The report that came out today shows yet again what a parlous state our Murray-Darling river system is in. And what is the government doing about it? Yes, it is buying some water and it is investing in fixing up infrastructure, but on a very ad hoc basis. It is like fiddling while Rome burns-‘We’ll set a new cap; we’ll put in place an authority, at some stage once we get the legislation back in, that will develop a plan for two years.’ But guess what? That plan does not come into effect until 2019. And the reason for that is that the federal government refuses to require New South Wales and Victoria to bring their water sharing plans into line with the basin, into line with the sustainable cap.

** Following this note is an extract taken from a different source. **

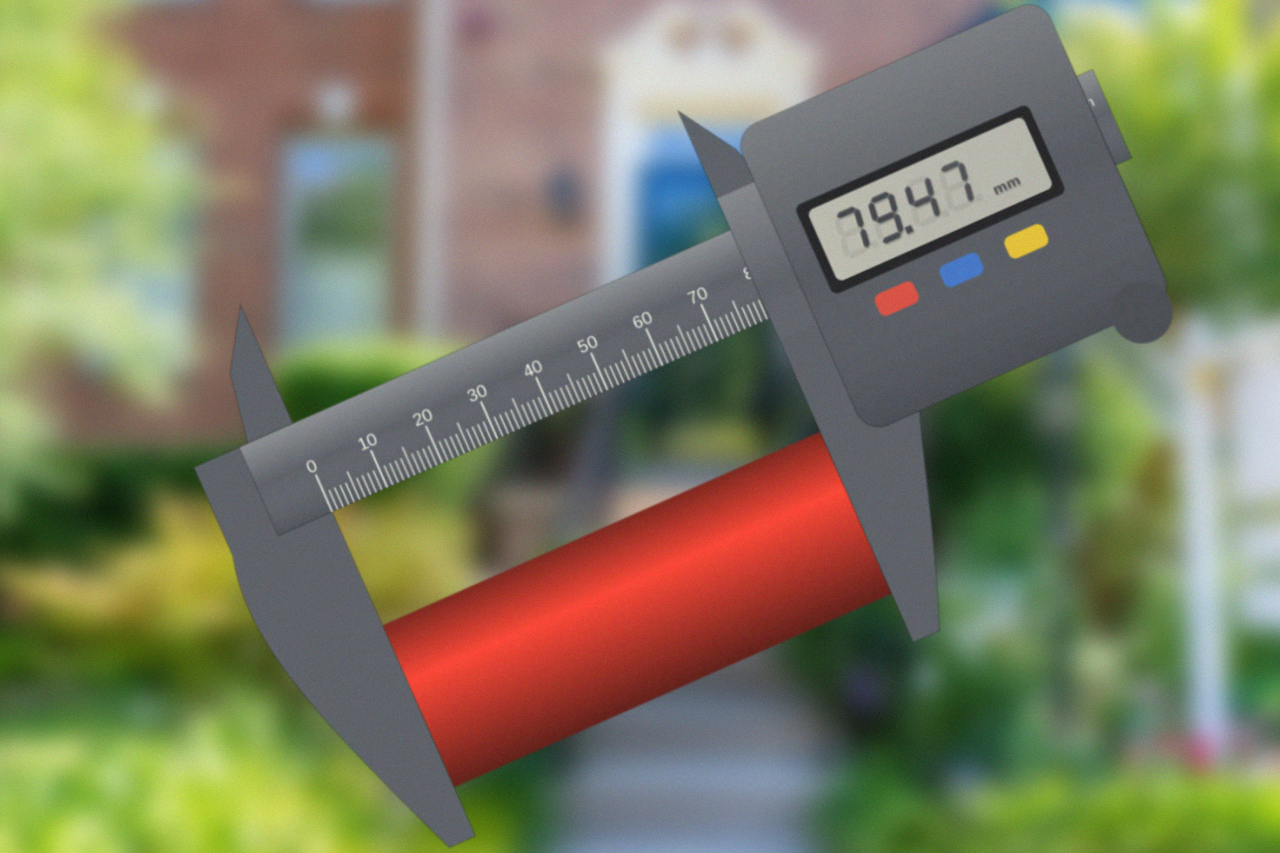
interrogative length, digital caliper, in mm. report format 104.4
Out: 79.47
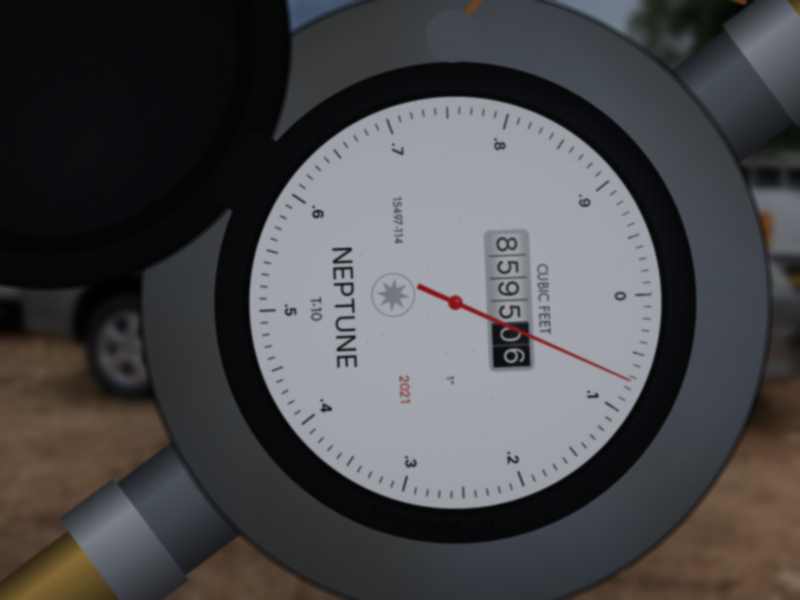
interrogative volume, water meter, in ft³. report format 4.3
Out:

That means we will have a lovely plan, we will have planned very well, while the river is dying-because, unless we can curb water use and put into place sustainable water use in the extremely near future, we are going to be watching the river die. We will have a great plan but we will have no water to put back into the river because we are not requiring the states to implement any changes to their plans until 2019. That means no action until 2019, aside from what the government might be able to buy back from willing sellers. It does not do anything about addressing, with a systematic and strategic approach, long-term land use in the Murray-Darling Basin. It does not address what we think is going to be sustainable, not only in trying to address a severely degraded system but also in the face of climate change.


The CSIRO reports that are gradually being released as the work is done in each catchment-excellent work, I should say-are showing, as Senator Wong correctly pointed out, that the catchments are facing very severe consequences from the impact of climate change. We have over-allocated all the systems in the Murray-Darling system and we need to be addressing that now, not leaving it for some time off in the future.


Some of the ways that we can start addressing the issues around the Coorong now are to start looking at releasing water from the Meningie Lakes, to start looking at accessing some of the water that is currently held in storage in northern New South Wales and to start talking to farmers about loaning water-which, I would suggest, could be repaid with some benefits to the farmers into the future. But one of the issues that I understand is complicating matters there is the control of the New South Wales government over water in the Meningie Lakes. They control the water under 460 gigalitres, and the Commonwealth then gets to have a say in anything above, I think, 660 gigalitres. Guess what? If the level is kept below 660 gigalitres, where the Commonwealth get to have a say, it is all up to New South Wales.

So New South Wales can theoretically keep allocating water from that storage to maintain a level below the amount that the Commonwealth gets to have a say in. And guess what? There is no water to release to the Murray and into the Coorong lakes. If we cannot solve this issue in the Commonwealth’s brave new world of management of the Murray-Darling Basin, there is no hope. We are absolutely in a crisis situation in the Coorong, and yet the Commonwealth is still sitting on its hands and cannot, it appears, get that water from New South Wales and actually do something to save their own icon.”